Romanda iki ayrı zaman diliminde geçen iki hikâye mevcut. Bir tanesi tarihî bir kahramanın hikâyesi kabaca 400 yıllık, diğeri yine kabaca 4 aylık bir hikâye. Tabii her iki kahramanda hayal ürünü. Yeri gelmişken kitabın bu özelliğini de belirtelim. Roman hem korku türünde hem de tarih. Viyana bozgunundan itibaren Balkanlardaki değişime Türk vampirimizle birlikte şahit oluyorsunuz. Balkanlarda (eskisi Rumeli) geçen bölümler, eşkıya hikâyeleri sizi büyüleyecektir.
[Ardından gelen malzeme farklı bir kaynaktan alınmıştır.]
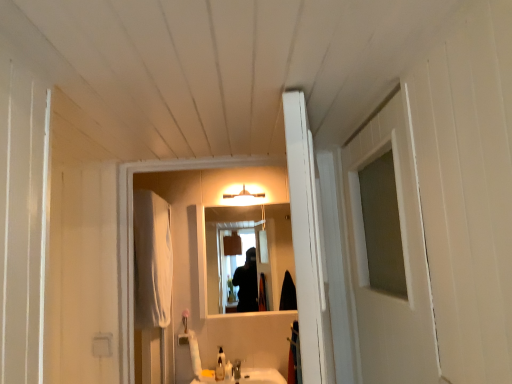
What are the coordinates of `satin nickel faucet at lower center` in the screenshot? It's located at (236, 370).

In order to face satin nickel faucet at lower center, should I rotate leftwards or rightwards?

Turn left approximately 1.863 degrees to face it.

Measure the distance between point (226,374) and camera.

Point (226,374) is 2.90 meters away from camera.

The height and width of the screenshot is (384, 512). What are the coordinates of `white fabric curtain at left` in the screenshot? It's located at (152, 260).

Considering the relative sizes of clear glass mirror at center and white wooden door at center in the image provided, is clear glass mirror at center shorter than white wooden door at center?

No.

Is white wooden door at center at the back of clear glass mirror at center?

No, white wooden door at center is not at the back of clear glass mirror at center.

Is white wooden door at center surrounded by clear glass mirror at center?

That's incorrect, white wooden door at center is not inside clear glass mirror at center.

From a real-world perspective, is clear glass mirror at center located beneath white wooden door at center?

No, from a real-world perspective, clear glass mirror at center is not beneath white wooden door at center.

Who is bigger, translucent plastic soap at center or matte white light fixture at upper center?

Bigger between the two is matte white light fixture at upper center.

From the image's perspective, relative to matte white light fixture at upper center, is translucent plastic soap at center above or below?

translucent plastic soap at center is situated lower than matte white light fixture at upper center in the image.

Looking at their sizes, would you say translucent plastic soap at center is wider or thinner than matte white light fixture at upper center?

Considering their sizes, translucent plastic soap at center looks slimmer than matte white light fixture at upper center.

At what (x,y) coordinates should I click in order to perform the action: click on faucet below the translucent glass bottle at lower center (from the image's perspective). Please return your answer as a coordinate pair (x, y). Looking at the image, I should click on (236, 370).

Is satin nickel faucet at lower center directly adjacent to translucent glass bottle at lower center?

Absolutely, satin nickel faucet at lower center is next to and touching translucent glass bottle at lower center.

Where is `mirror on the left of white wooden door at center`? The width and height of the screenshot is (512, 384). mirror on the left of white wooden door at center is located at coordinates (246, 254).

Which is farther, (311, 290) or (223, 245)?

Point (223, 245)

Consider the image. Can you tell me how much white wooden door at center and clear glass mirror at center differ in facing direction?

There is a 102-degree angle between the facing directions of white wooden door at center and clear glass mirror at center.

Consider the image. Is satin nickel faucet at lower center not within clear glass mirror at center?

Yes.

Is satin nickel faucet at lower center far from clear glass mirror at center?

Yes.

Which point is more forward, (x=239, y=361) or (x=240, y=260)?

Point (x=239, y=361)

Between satin nickel faucet at lower center and clear glass mirror at center, which one has more height?

Standing taller between the two is clear glass mirror at center.

From a real-world perspective, which object rests below the other?

white wooden door at center.

In the scene shown: Which is closer to the camera, (311, 334) or (134, 211)?

Clearly, point (311, 334) is closer to the camera than point (134, 211).

Where is `curtain on the left of white wooden door at center`? Image resolution: width=512 pixels, height=384 pixels. curtain on the left of white wooden door at center is located at coordinates click(152, 260).

Considering the sizes of objects white wooden door at center and white fabric curtain at left in the image provided, who is shorter, white wooden door at center or white fabric curtain at left?

white wooden door at center.

Considering the positions of points (234, 368) and (294, 252), is point (234, 368) farther from camera compared to point (294, 252)?

Yes, it is.

Does satin nickel faucet at lower center turn towards white wooden door at center?

Yes, satin nickel faucet at lower center is turned towards white wooden door at center.

Which object is wider, satin nickel faucet at lower center or white wooden door at center?

satin nickel faucet at lower center.

How far apart are satin nickel faucet at lower center and white wooden door at center?

satin nickel faucet at lower center and white wooden door at center are 2.29 meters apart from each other.

Where is `door in front of the clear glass mirror at center`? Image resolution: width=512 pixels, height=384 pixels. door in front of the clear glass mirror at center is located at coordinates (306, 240).

Image resolution: width=512 pixels, height=384 pixels. In order to click on toiletry below the matte white light fixture at upper center (from the image's perspective) in this screenshot , I will do `click(228, 370)`.

Estimate the real-world distances between objects in this image. Which object is closer to matte white light fixture at upper center, translucent plastic soap at center or translucent glass bottle at lower center?

Based on the image, translucent glass bottle at lower center appears to be nearer to matte white light fixture at upper center.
Kitabın başından sonuna kadar her iki hikâyeye de dönüş yapılıyor. Sonunda aynı tarihte kahramanların yolları kesişiyor. Tahminimce kitabın bu özelliği yazarı yormuş olmalı zîra yazarken devamlı suretle geriye dönüp yazdığı kısımları okuması gerekir.
Romanda esrar perdesi aralanmamış kısımlar mevcut. Bu kısımlar kahramanımız Abdülharis’in hikâyesinin devam edeceğini gösteriyor. Belki bir üçleme ya da beşleme gelecektir. Zaten yazarın kendisinin de bu kitabın devamının geleceğine dair beyanı var. Romanımızın baş kahramanının Türklüğü, Türk devletine bağlılığı vurgulanıyor. Devamı olacak kitaplarda sanki Türk vampirler ile başka milletlerden olanlar çarpışacak gibi.
Yukarıda biraz bahsettim, yazarımız hem akademik çalışmaları hem de edebî çalışmaları olan ödüllü bir yazar. Eserlerinin bir kısmı; Türk Kültüründe Vampirler Oburlar, Yalmavuzlar ve Diğerleri, Anadolu Korku Öyküleri -2, Yedikuleli Mansur, Gölgeli Öyküler Korku Öyküleri Derlemesi, Güçoburlar, Seyfettin Efendi ve Esrarengiz Hikâyeleri-1.
Hem edebî hem de akademik yazabilen olması hasebiyle yazarımız pek sık rastlanan şahsiyetlerden biri değil. Bu kısmı da vurgulayalım. Zîra iki türde de yazabilmesi eserlerinin kıymetini arttırıyor.